**Textauszug**
Influencer sind Menschen, die jeden banalsten Schnipsel ihres Lebens öffentlich machen. Diese Schnipsel sind allerdings in teilweise absurdem Ausmaß inszeniert (die Influencer nennen es „Plandid“. Der Begriff meint ein Foto, das detailliert gestellt ist, aber nicht so wirken soll. Dieses Video erklärt, wie es geht). Das kann ein Foto vom Essen im Restaurant sein oder ein Selfie im Auto, während man gerade auf grün wartet. Manche möchten der Welt auch mitteilen, welches Lied sie gerade hören oder ob sie sich heute für weiße oder schwarze Turnschuhe entschieden haben. Während noch vor zehn Jahren die klassischen Medien entschieden haben, wer zur Berühmtheit wird und wer nicht (Gatekeeper-Rolle), entscheidet heute die digitale Allgemeinheit, um wen ein Hype veranstaltet wird. Die neue Währung ist die Anzahl der Menschen, die den Influencern folgen – also die Follower.

**Gegebene Informationen**
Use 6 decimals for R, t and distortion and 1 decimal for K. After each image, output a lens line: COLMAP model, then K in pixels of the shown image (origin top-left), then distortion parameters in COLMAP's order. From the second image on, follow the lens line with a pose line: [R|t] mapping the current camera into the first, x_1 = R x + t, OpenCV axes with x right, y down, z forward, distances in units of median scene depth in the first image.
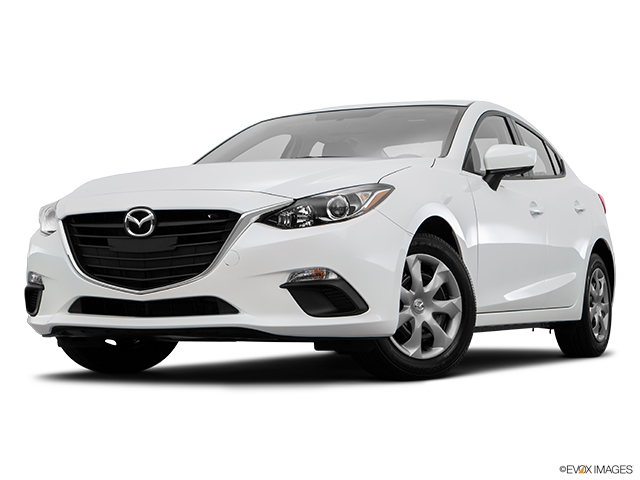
lens RADIAL K [[1185.0, 0, 319.3], [0, 1185.0, 236.6], [0, 0, 1]] dist [0.047126, 0.000000]
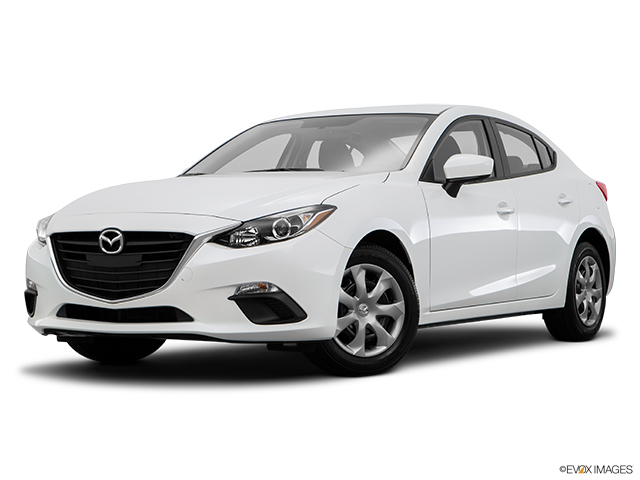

**Aufgaben zur Übung**
- A) Beantworte anhand des Textauszugs über Influencer diese Fragen:
(i) Wie nennen die Influencer ein Foto, das detailliert gestellt ist, aber nicht so wirken soll?
(ii) Wer hat laut dem Textauszug noch vor zehn Jahren entschieden, wer zur Berühmtheit wird?
(iii) Was wird im Textauszug als die neue Währung bezeichnet?
- B) Schreibe aus dem Textauszug über Influencer alles von „Influencer sind Menschen, die“ bis hinunter zu „also die Follower.“ ab und ersetze dabei „Turnschuhe“ durch „Sneaker“.
Die Auflistung wird zur Bearbeitung nicht gebraucht.

**Ergebnisse**
- A)
(i) „Plandid“
(ii) Die klassischen Medien
(iii) Die Anzahl der Menschen, die den Influencern folgen, also die Follower

- B)
Influencer sind Menschen, die jeden banalsten Schnipsel ihres Lebens öffentlich machen. Diese Schnipsel sind allerdings in teilweise absurdem Ausmaß inszeniert (die Influencer nennen es „Plandid“. Der Begriff meint ein Foto, das detailliert gestellt ist, aber nicht so wirken soll. Dieses Video erklärt, wie es geht). Das kann ein Foto vom Essen im Restaurant sein oder ein Selfie im Auto, während man gerade auf grün wartet. Manche möchten der Welt auch mitteilen, welches Lied sie gerade hören oder ob sie sich heute für weiße oder schwarze Sneaker entschieden haben. Während noch vor zehn Jahren die klassischen Medien entschieden haben, wer zur Berühmtheit wird und wer nicht (Gatekeeper-Rolle), entscheidet heute die digitale Allgemeinheit, um wen ein Hype veranstaltet wird. Die neue Währung ist die Anzahl der Menschen, die den Influencern folgen – also die Follower.